The tradition of letting off fireworks around the end of the year is intended to disperse evil spirits and as protection against evil in general  (there are more that 1000 victims per year!). Not only is this tradition upheld annually, but the amount and caliber of fireworks  grows enormously each year.   Before, during and after the new year some 10 million kg (about 20 million Euros worth) of small firework is shot into the air. About 30% of illegal firework is added to this. The lions share (90%) is decorative firework, the rest is explosive firework.

In the act of dispersing evil spirits, man has thus become exactly that: an evil spirit himself

As fervent advocate of a Union against firework, I only have to take one matter into consideration and that is the following: the pleasure derived from letting off fireworks is in no relation to the communal damage, personal suffering, environmental pollution and animal suffering caused by said fireworks.
Almost three months after the turn of the year, local Authorities are successively coming to the conclusion that damage through destruction of municipal property during the last New Year celebrations, considerably exceeds the damage done in the previous year. The higher costs of the damage are attributed to heavier fireworks, amongst others. Article 10 of our Constitution says the following: all men are entitled to respect of their personal privacy, within the legal boundaries”. This means that animals in our society are totally dependent on the goodness of humans, as the Constitution does not apply to animals. Some local Authorities and in the following case, animal protection (RSPCA), do take measures, but solely based on their own views and available resources.

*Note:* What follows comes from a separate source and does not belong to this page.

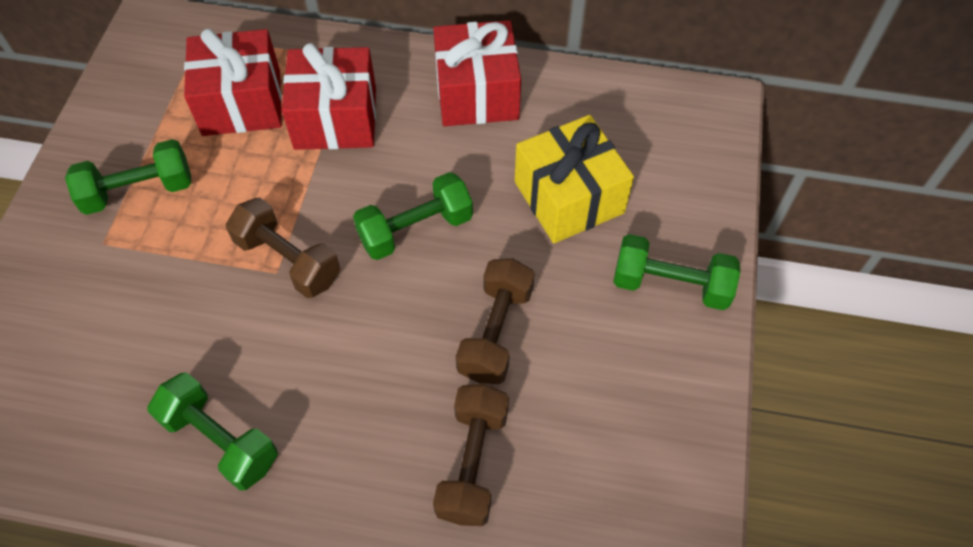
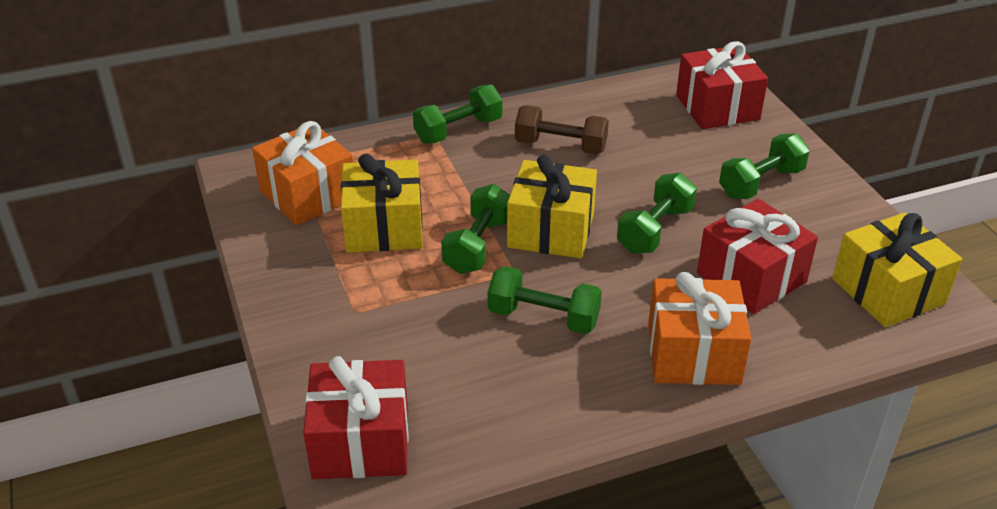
brown dumbbell: 3 -> 1
green dumbbell: 4 -> 5
orange gift: 0 -> 2
yellow gift: 1 -> 3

My daughter witnessed the following: a group of rowdy youngsters attacked RSPCA personnel when they attempted to protect new born ducklings from fireworks. The volunteers had to be careful that they were not injured themselves. That such a thing could happen in the course of the volunteers' work is deplorable. When the ducklings had been brought to safety, the perpetrators were pursued, but to no avail. This is not an isolated incident. Only the large excesses seem to make the newspaper headlines, the case of the young ducklings is obviously not newsworthy enough to be published; at least we could find nothing about it in the papers.

Environment

The fall out from fireworks is detrimental to the environment. It gets into the soil, air and water. Explosive fireworks emit carbon dioxide. Decorative fireworks also emit dust particles, including metal particles.
In the new Fireworks ruling, enforced on January 22 2002 and amended in 2004, the Authorities stipulated what is understood by consumer fireworks and professional fireworks, and which product safety requirements need to be observed. Amongst others, it states that the sale of consumer fireworks is only permitted during the last 3 days of the year. No more than 10 kilos of fireworks per delivery may be sold to private buyers.  You may also not have more than 10 kilos (!!) of fireworks in your possession in public. The new Fireworks Act also facilitates louder (banging) fireworks. Will this improve the personal privacy of the firework user? (art. 10 of the Constitution). When a law such as the Fireworks Act makes it possible to produce and buy heavier fireworks, one should first be aware of who profits by it and who does not. The manufacturer profits from it now (and the animal shelters - animal lovers bring their pets en masse to the shelter for a few days).

When fireworks have been let off, the remains stay on the ground. This is about 6 million kilograms of refuse annually, which consists mainly of paper (from the explosive and decorative fireworks) and wood, plastic and clay (from the decorative fireworks). The majority is dumped among household refuse and street refuse.
During New Year celebrations the air is full of smog. Apart from the fine dust particles, gaseous dusts (such as sulpher dioxide, methane, carbon dioxide) enter the air. In some places the concentration of fine dust can be 5 or 6 times as high as usual, for a number of hours on New Years night.
When decorative fireworks are let off, apart from combustion gasses, metals are also emitted, such as barium, copper and strontium. The total emission of these dusts does not, however exceed any maximum acceptable limits for surface water, soil or air. This does not only apply to copper, of which the concentration in many areas of surface water does exceed the maximum acceptable limit. About 15% of the total impact on surface water by copper is caused by fireworks. Copper is toxic to plants and animals, when the natural levels are exceeded.

Back to the ducks: It goes without saying that fireworks are disastrous for animals; nobody carries his dog in his arms to enjoy watching a fireworks display.  Who cares about nesting swans that have been killed by a farmer's mowing machine? Live fish that been put in an angler's plastic bag and kept on the waterside? We call this sport. The RSPCA has never been able to prevent it. The cart-dog was only forbidden long after transport had been motorized.
Who should carry the load now? If the article hardly works in practice, is it not high time that the Constitution is amended? There is no mention of animal protection, let alone animal rights in the Coalition Agreement.
The Dutch fireworks tradition is just as crazy as the Spanish tradition of bullfighting. In The Netherlands, more that 1000 victims of injuries caused by fireworks need to seek medical help annually, if we tolerate this, are we really in a position to offer protection to the animals?